Et surtout, ces deux dernières années, deux grands pays, européens et méditerranéens, ont donné le cap, affirmant leur reconnaissance de la marocanité du Sahara de manière irrévocable. C’est, depuis mars 2022, le soutien fidèle du Premier ministre espagnol, envers et contre toutes les pressions de sa coalition gouvernementale, et de son partenaire économique algérien. C’est aussi, à l’occasion du jubilé de juillet 2024, le message épistolaire du président français au Roi du Maroc, selon lequel «le présent et l’avenir du Sahara occidental s’inscrivent dans le cadre de la souveraineté marocaine». Ainsi que la promesse, réitérée lors du voyage d’État de novembre dernier, selon laquelle «la France entend agir en cohérence avec cette position à titre national et au niveau international». Nul doute que la loyauté de l’un et de l’autre, leaders des deux groupes politiques qui avaient en main le sort de l’intergroupe, a su s’exprimer en amont de la décision finale du Parlement européen.
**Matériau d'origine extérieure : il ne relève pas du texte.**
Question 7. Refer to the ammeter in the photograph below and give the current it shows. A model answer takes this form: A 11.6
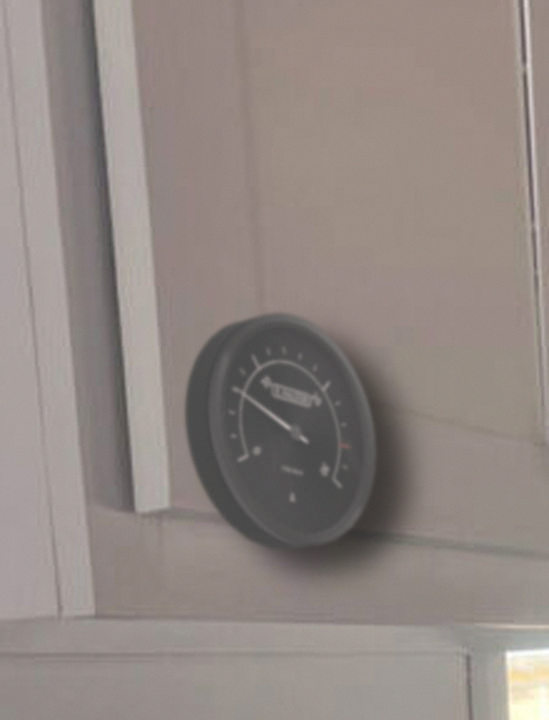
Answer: A 6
Enfin, ce sont bien tous les acteurs institutionnels de l’UE qui ont eu à connaître, ces cinq dernières années, une détérioration continue et accélérée des relations avec Alger. L’Accord d’association est aujourd’hui très fragilisé par les mesures unilatérales prises par l’Algérie, au point que Bruxelles a dû déclencher une procédure de règlement des conflits, bien que «la Commission ne ménage aucun effort pour œuvrer à l’amélioration des relations commerciales et d’investissement avec l’Algérie, qui restent globalement très difficiles». Des droits de douane aux droits de l’Homme… c’est au Parlement européen qu’en mai 2023, a été adoptée massivement (536 voix pour, 4 contre) une résolution pointant la situation de la liberté de la presse considérablement dégradée, soulignant le cas journaliste Ihsane El Kadi, détenu arbitrairement et inculpé pour avoir exercé son droit à la liberté d’expression, appelant les autorités algériennes à modifier les accusations liées à la sécurité dans le Code pénal utilisées pour criminaliser le droit à la liberté d’expression. Nihil mutatur si nihil mutes… Dix-huit mois plus tard, le nouveau Parlement est réuni pour dénoncer le sort réservé, sur les mêmes bases, à l’écrivain Boualem Sansal.

Dans ce contexte, et ce climat délétère, la non-reconduction de l’Intergroupe «Sahara occidental» ne doit pas être vue comme un coup de tonnerre, mais plutôt un coup de semonce des décideurs européens.